Richard Scudder, who co-founded MediaNews with Singleton in 1985, will relinquish his interests in the company to the lenders.
Singleton will also continue to run MediaNews, signaling the lenders remain confident in him despite the company’s recent struggles.
The decision probably stems from Singleton’s reputation as a hard-nosed businessman who has never shied away from cutting costs, said Alan Mutter, a former newspaper editor who blogs on the media business.
“Who do we know who can go in and run the hell out of a newspaper and make a buck?” he said. “The only answer is William Dean Singleton.”
MediaNews spokesman Seth Faison declined to comment Friday.
Despite MediaNews’ troubles, Singleton says all but one of the company’s newspapers are profitable. He hasn’t identified which one is losing money.
“By aggressively facing the challenges of the newspaper business, we will continue to deliver high-quality journalism and will prepare our newspapers for a promising future,” Singleton said in a statement Friday.
Apparently, not even Singleton could figure out a way to deal with all the debt that MediaNews took on to expand into new markets. Like other publishers, Singleton borrowed heavily before the Internet and recent recession began to devour the newspaper’s main source of income – advertising.
Last year was particularly hard on big newspapers as the industry’s print ad sales plunged by nearly 30 percent. Some of the revenue is expected to return as the economy bounces back, but much of it is expected to remain on the Internet, where many marketers are finding they can generate more sales for less money.
At least 14 U.S. newspaper publishers have now filed for bankruptcy protection in the past 13 months.
“What (Singleton) did was what everyone else did – make acquisitions not knowing that in 18 months they’d see a 30 percent decline in advertising and then run out of options,” said newspaper analyst Edward Atorino of Benchmark Co.
Affiliated’s annual revenue has fallen by $270 million, or 20 percent, during the past two fiscal years.
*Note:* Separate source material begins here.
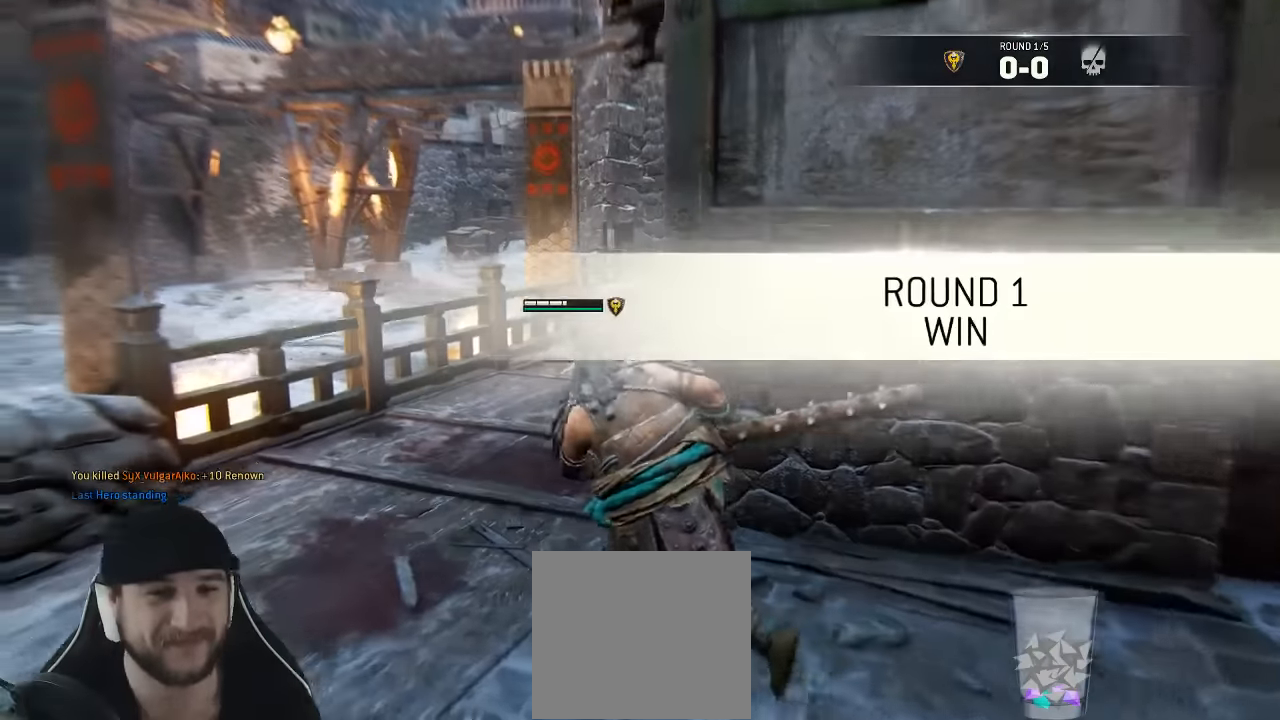
{"dt_ms": 500, "buttons": [], "left_stick": "up-left", "right_stick": "center", "events": [[66, "right_stick", "right"], [283, "right_stick", "center"], [383, "L3", "up"], [466, "left_stick", "up-left"]]}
The erosion pared Affiliated’s revenue to $1.06 billion in fiscal 2009, which ended June 30.
Another major newspaper publisher, Hearst Corp., is one of the biggest losers in Affiliated’s reorganization.
The plan calls for Hearst to lose the roughly 30 percent stake it held in MediaNews’ newspapers outside the San Francisco Bay area.
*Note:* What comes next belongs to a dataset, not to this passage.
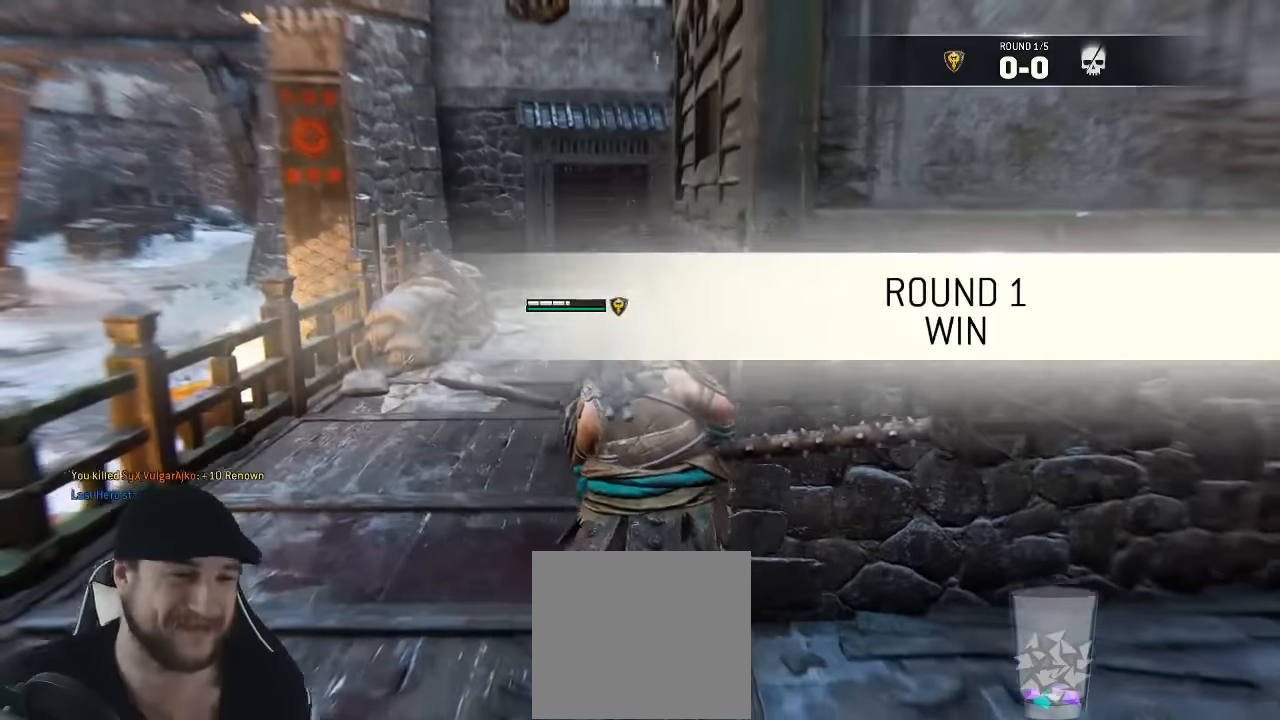
{"dt_ms": 500, "buttons": [], "left_stick": "up", "right_stick": "center", "events": [[366, "left_stick", "up"]]}
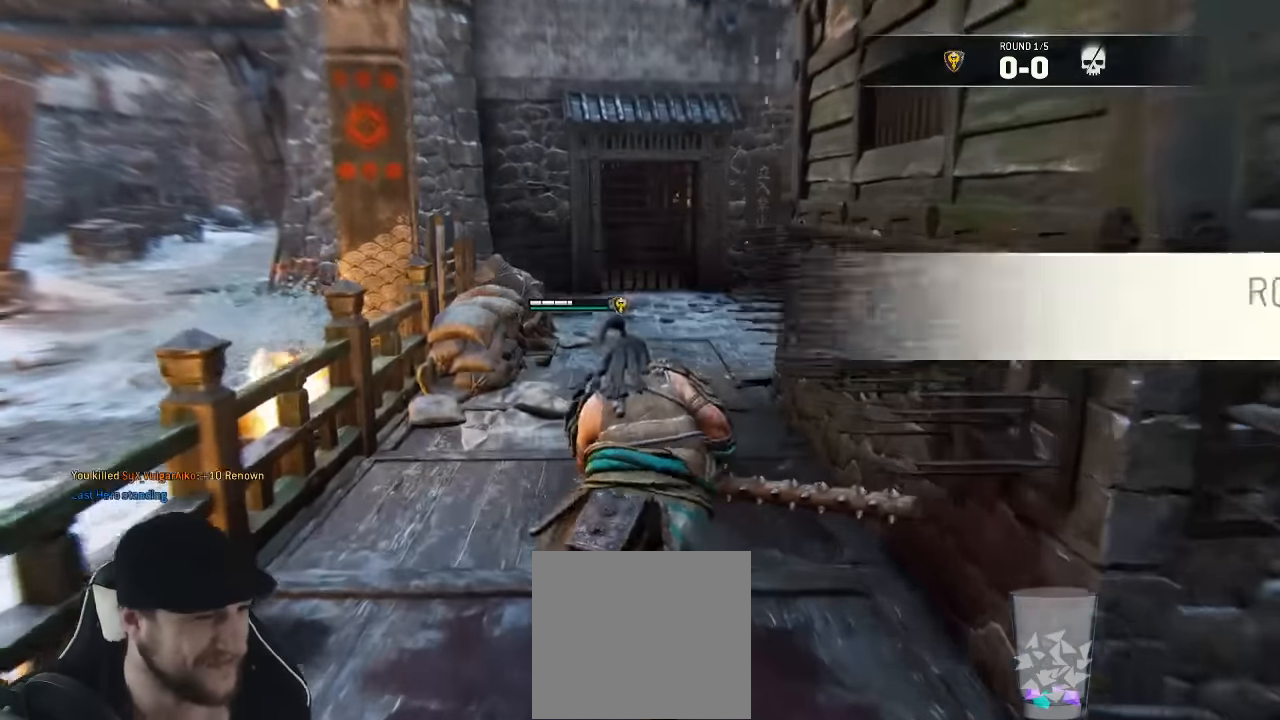
{"dt_ms": 500, "buttons": [], "left_stick": "up", "right_stick": "center", "events": []}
Hearst got its MediaNews stock as part of a complicated deal to acquire The Monterey County Herald and St. Paul Pioneer Press from McClatchy Co. in 2006. Hearst invested $317.3 million in MediaNews, which then bought the two newspapers and the Torrance Daily Breeze from Hearst.
Although the bankruptcy documents don’t say it directly, Hearst’s holdings clearly weren’t worth anywhere close to the $317 million that it paid a few years ago. Affiliated Media estimates the market value of its total enterprise at $190 million to $230 million. The company also said it has $53 million in cash.
As part of the bankruptcy case, Hearst will get warrants that could be converted into MediaNews stock in the future, Faison said.
Hearst spokesman Paul Luthringer declined to comment.
AP Business Writers Andrew Vanacore in New York and Christopher Leonard in St. Louis contributed to this report.